Outside of her work with the Theatre, she also performed as a romance singer. In particular, she performed with the Cæciliaforening, an organization dedicated to cultivating church music, the Danish branch of which had been founded by Henrik Rung in 1851. Ulrich also made a number of recordings in 1907 and 1908, including several with Vilhelm Herold.

Ulrich retired in 1917, after making her last performance as Mimi in La bohème on 21 May. Upon her retirement she was awarded the Ingenio et Arti medal in recognition of her singing abilities. After her retirement she taught singing privately.

== Personal life ==
Emilie Boserup was born on 26 November 1872 in Frerselv, a small town near Haslev, to Otto Christian Haaber Boserup (1841–1923) and Anna Thomine Faaborg (1848–1930). Her maternal grandparents both performed at the Royal Danish Theatre. Her grandfather, Rasmus Christian Faaborg, was a tenor; her grandmother, Emilie Levin, was an alto.

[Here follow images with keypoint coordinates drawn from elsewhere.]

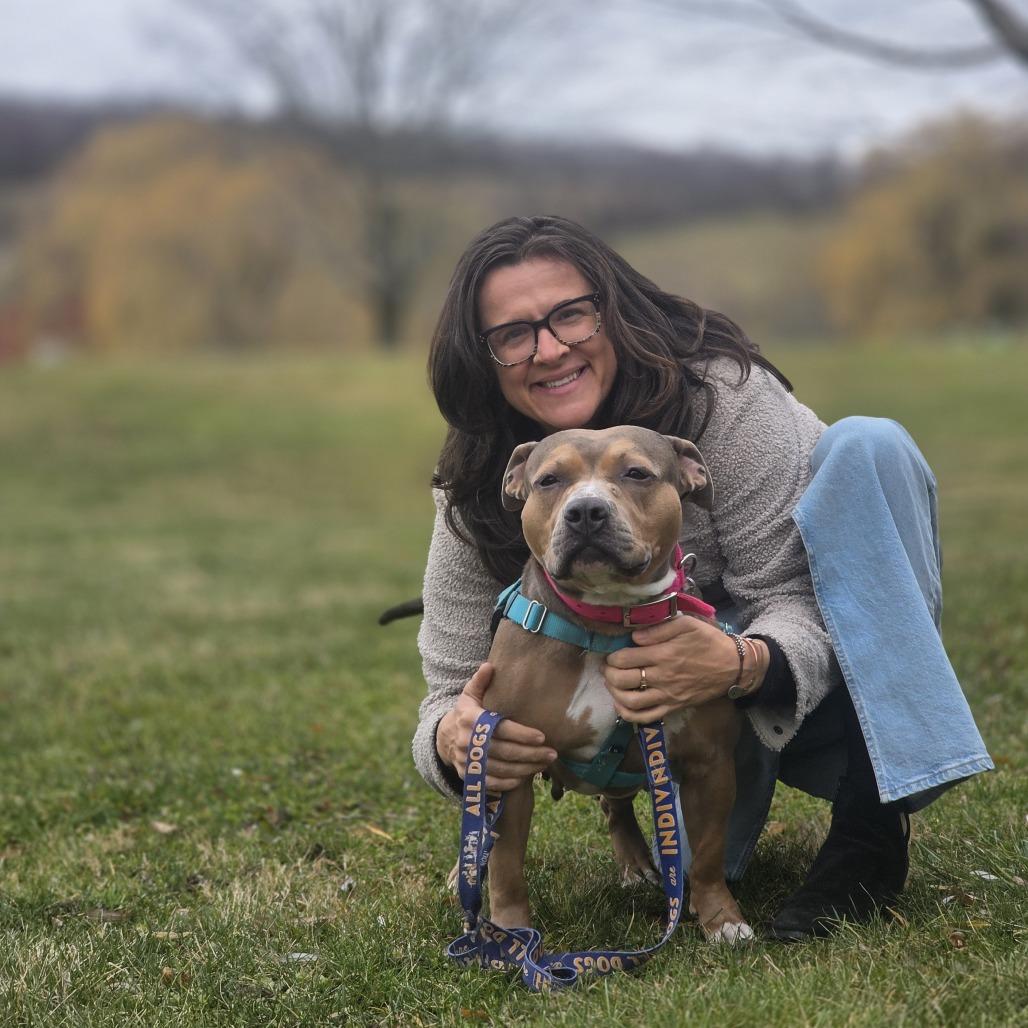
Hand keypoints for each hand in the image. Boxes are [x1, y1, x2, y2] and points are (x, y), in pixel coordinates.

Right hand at [436, 662, 556, 791]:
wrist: (444, 738)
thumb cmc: (466, 713)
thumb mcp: (469, 695)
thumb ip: (480, 681)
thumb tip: (489, 666)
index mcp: (470, 719)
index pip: (500, 729)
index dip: (521, 734)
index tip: (542, 736)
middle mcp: (467, 742)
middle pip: (504, 752)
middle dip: (530, 754)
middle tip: (552, 753)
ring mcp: (467, 761)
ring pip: (500, 769)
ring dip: (525, 769)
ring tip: (544, 764)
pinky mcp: (468, 775)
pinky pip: (490, 783)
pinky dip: (508, 782)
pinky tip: (524, 777)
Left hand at [603, 615, 739, 722]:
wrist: (733, 666)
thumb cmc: (709, 642)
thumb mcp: (687, 625)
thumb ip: (659, 629)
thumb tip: (634, 637)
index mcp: (664, 655)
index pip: (625, 659)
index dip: (612, 656)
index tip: (612, 653)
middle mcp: (662, 677)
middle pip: (623, 680)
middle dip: (609, 673)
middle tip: (608, 667)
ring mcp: (667, 695)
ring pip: (630, 702)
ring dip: (614, 693)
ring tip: (612, 683)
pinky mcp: (673, 707)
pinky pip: (645, 717)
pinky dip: (628, 714)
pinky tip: (622, 704)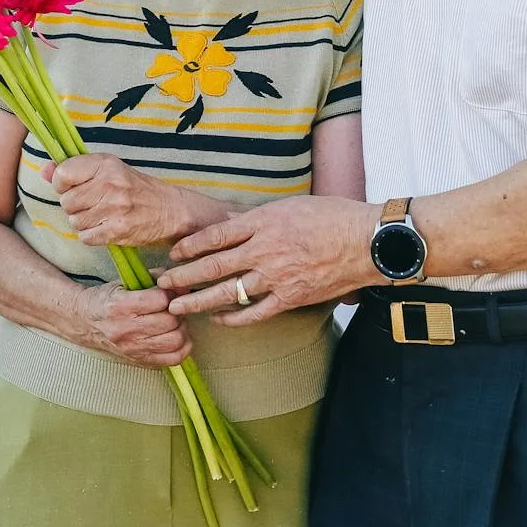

On 21 July 1899 she married lieutenant colonel Kay Ulrich (1866–1926) in Hellested. They had two children: Aase and Birthe. Their daughter Aase became a stage and film actress and was married to athlete Ejner Augsburg. Birthe married Franz Eichstedt Bülow, a lawyer of the supreme court.

Emilie Ulrich died in Copenhagen at the age of 79.